By the time the depression hit her studio could no longer support the family and she turned her camera to documenting the effects of the economic collapse. In 1935 she divorced Dixon and married an economist. Together they travelled the country as a team for the Federal Government focusing on the most severe impacts of the depression. He interviewed subjects and collected data. She took pictures to document the work.
It was during that time that Dorthea found her voice as an artist. Her photographs tell the story of a terrible period of time. Her famous photograph “Migrant Mother” is a portrait of Florence Owen Thompson. The photograph is of a 32 year old mother and her children on the brink of starvation.
Dorthea explained in lecture that the woman in her famous photogrpah had just sold the tires from her car to buy food. Her children were living off birds they killed in nearby fields and vegetables found frozen in the ground. She described the photograph as a call for help. It was published shortly after it was taken in a San Frasicso newpaper and indeed government help arrived.

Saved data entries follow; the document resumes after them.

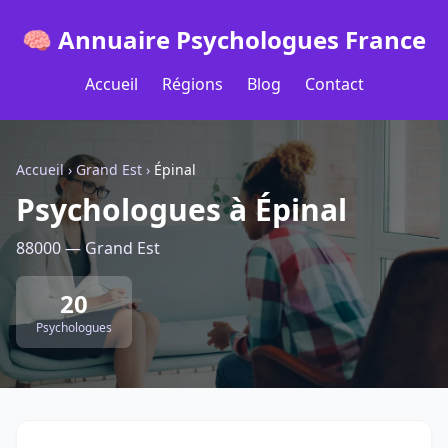
🧠 Annuaire Psychologues France
Accueil
Régions
Blog
Contact
Accueil
›
Grand Est
›
Épinal
Psychologues à Épinal
88000 — Grand Est
20
Psychologues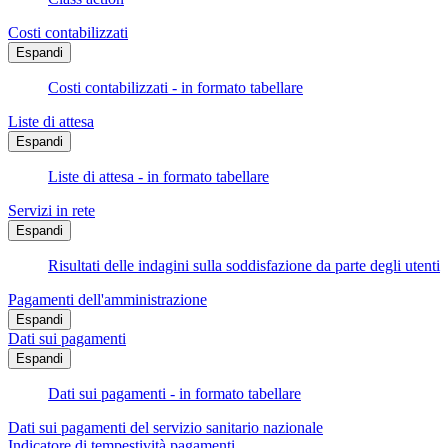
Costi contabilizzati
Espandi
Costi contabilizzati - in formato tabellare
Liste di attesa
Espandi
Liste di attesa - in formato tabellare
Servizi in rete
Espandi
Risultati delle indagini sulla soddisfazione da parte degli utenti
Pagamenti dell'amministrazione
Espandi
Dati sui pagamenti
Espandi
Dati sui pagamenti - in formato tabellare
Dati sui pagamenti del servizio sanitario nazionale
Indicatore di tempestività pagamenti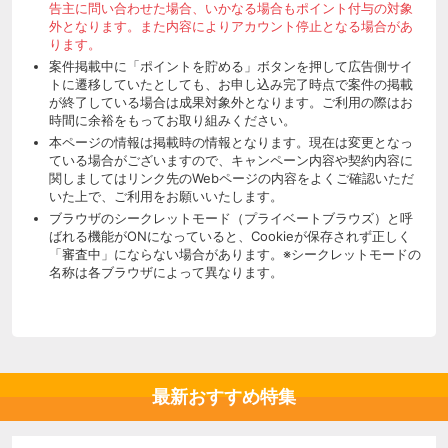
告主に問い合わせた場合、いかなる場合もポイント付与の対象
外となります。また内容によりアカウント停止となる場合があ
ります。
案件掲載中に「ポイントを貯める」ボタンを押して広告側サイ
トに遷移していたとしても、お申し込み完了時点で案件の掲載
が終了している場合は成果対象外となります。ご利用の際はお
時間に余裕をもってお取り組みください。
本ページの情報は掲載時の情報となります。現在は変更となっ
ている場合がございますので、キャンペーン内容や契約内容に
関しましてはリンク先のWebページの内容をよくご確認いただ
いた上で、ご利用をお願いいたします。
ブラウザのシークレットモード（プライベートブラウズ）と呼
ばれる機能がONになっていると、Cookieが保存されず正しく
「審査中」にならない場合があります。※シークレットモードの
名称は各ブラウザによって異なります。
最新おすすめ特集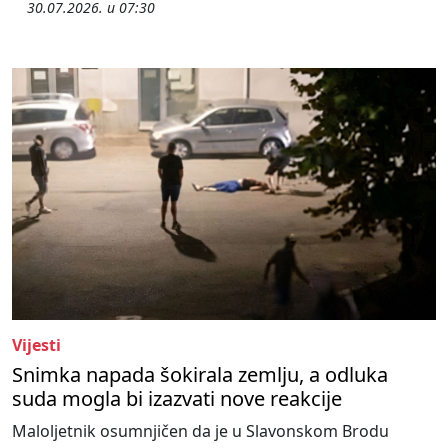
30.07.2026. u 07:30
Vijesti
Snimka napada šokirala zemlju, a odluka
suda mogla bi izazvati nove reakcije
Maloljetnik osumnjičen da je u Slavonskom Brodu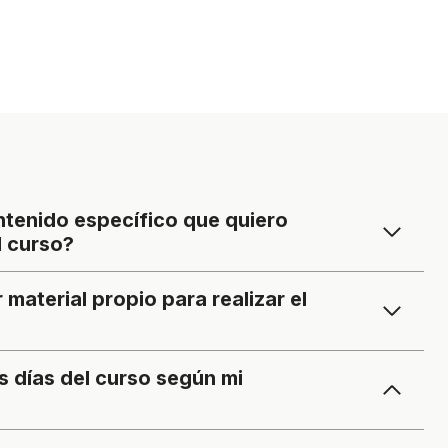
ntenido específico que quiero
l curso?
 material propio para realizar el
os días del curso según mi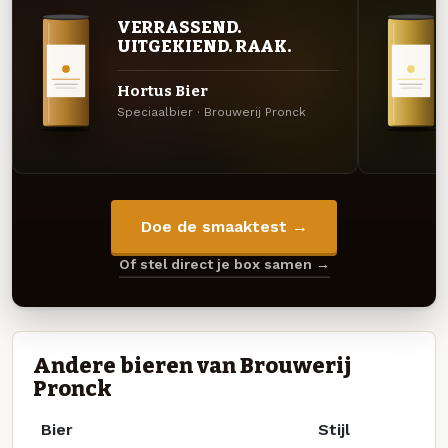
VERRASSEND.
UITGEKIEND. RAAK.
Hortus Bier
Speciaalbier · Brouwerij Pronck
Doe de smaaktest →
Of stel direct je box samen →
Andere bieren van Brouwerij
Pronck
Bier
Stijl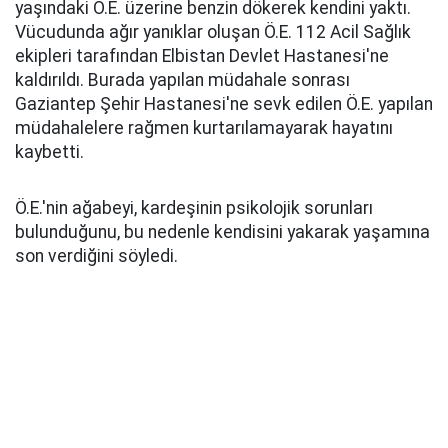
yaşındaki Ö.E. üzerine benzin dökerek kendini yaktı.
Vücudunda ağır yanıklar oluşan Ö.E. 112 Acil Sağlık
ekipleri tarafından Elbistan Devlet Hastanesi'ne
kaldırıldı. Burada yapılan müdahale sonrası
Gaziantep Şehir Hastanesi'ne sevk edilen Ö.E. yapılan
müdahalelere rağmen kurtarılamayarak hayatını
kaybetti.
Ö.E.'nin ağabeyi, kardeşinin psikolojik sorunları
bulunduğunu, bu nedenle kendisini yakarak yaşamına
son verdiğini söyledi.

This photo of mother and child was a Madonna of a different sort. A real life woman without hope. Her society had left her unable to feed herself or her children. Migrant Moth was not an icon of virture, but a authentic statement of what is was to be poor and powerless. It was a call to action.
It was during this period in American History that a social safety net was created and the begining of liberal policies that worked to even the playing field for the poor. Social Security Act signed into law by President Franklin D. Roosevelt in 1935 as part of his New Deal initiatives.
Much of my work over the last decade has been about women and children. Recently I have been using photographic images of women taken in the era when I was born. As make this series I am considering what these women they would think about our current culture shift to the right.
Policies that are outlined in documents like Project 2025 are bolstering a belief that women are biologically tied to motherhood and rearing children. For me, I think leaders like JD Vance believe there is a formula for an ideal woman. Those women that stray from that formula are a problem.
The trouble with icons is that they are a fantasy based on an idea that does not exist in the real world. I would rather raise up the authentic experiences of brave, intelligent, hardworking, and imperfect women in my artwork. I have no use for a icon of female identity that moves women back to an imagined reality.
Until next time….
Thank you, thank you. I never knew the story behind the migrant mother.
Compelling, to say the least. Looking at it with new knowledge my reaction is even more visceral than before.
Well said!! I applaud you for speaking out. I do not understand the backwards slide of women and their choices. My hope is that these men with their ancient and chauvinist ideas will die off and the kinder, more accepting and understanding generation will take over. I can only think that men of "power" are realizing that intelligent, capable women are more prevalent than men and that women are not going to go away and go home. They are here to stay and that has them scared. (I am only talking of the Vance-like ones.). We (Strong, intelligent, independent women) are a threat to the far too long standing patriarchal system.